_Jobs:_
**a)** Answer these questions about the Deskflow protocol overview, each on its own line:
(i) What does the Server machine do?
(ii) In a typical setup, which network role does the Primary computer also take?
(iii) What kind of network connection does the protocol run over?
**b)** How many lines of the records contain the word "clock"? Reply with the number alone.

This document provides a comprehensive reference for the Deskflow network protocol. It is the primary source of information for developers implementing Deskflow clients or extending the protocol.

Protocol Overview

The Deskflow protocol enables keyboard and mouse sharing between multiple computers over a TCP network connection. The protocol uses two distinct sets of terminology to describe the roles of the computers involved:

  • Network Role (Client/Server): This describes the connection architecture.
    • Server: The machine that listens for incoming TCP connections.
    • Client: The machine that initiates the TCP connection to the server.
  • Input Control Role (Primary/Secondary): This describes the flow of keyboard and mouse events.
    • Primary: The computer whose keyboard and mouse are currently being used to control other computers.
    • Secondary: A computer that is being controlled by the Primary's keyboard and mouse.

In a typical setup, the Primary computer (the one whose keyboard and mouse are shared) also acts as the Server. However, the protocol is flexible and allows these roles to be separate. For example, a Primary machine can act as a Client to connect to a Secondary machine that is configured as a Server. This can be useful for navigating restrictive network environments like firewalls.

Throughout the documentation, message direction is often described using the Primary/Secondary roles to clarify the input control flow, while Client/Server roles are used when discussing the underlying network connection.

_Provided entries:_
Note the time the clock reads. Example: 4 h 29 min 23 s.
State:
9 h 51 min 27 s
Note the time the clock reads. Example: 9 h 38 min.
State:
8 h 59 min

==

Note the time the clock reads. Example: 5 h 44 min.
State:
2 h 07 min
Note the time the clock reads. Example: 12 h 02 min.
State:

* * *

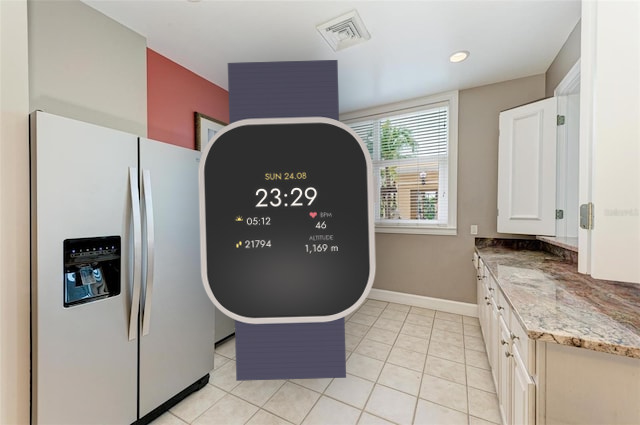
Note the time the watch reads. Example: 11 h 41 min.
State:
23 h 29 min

_Completed exercise:_
**a)**
(i) It listens for incoming TCP connections.
(ii) The Server.
(iii) A TCP network connection.

**b)** 4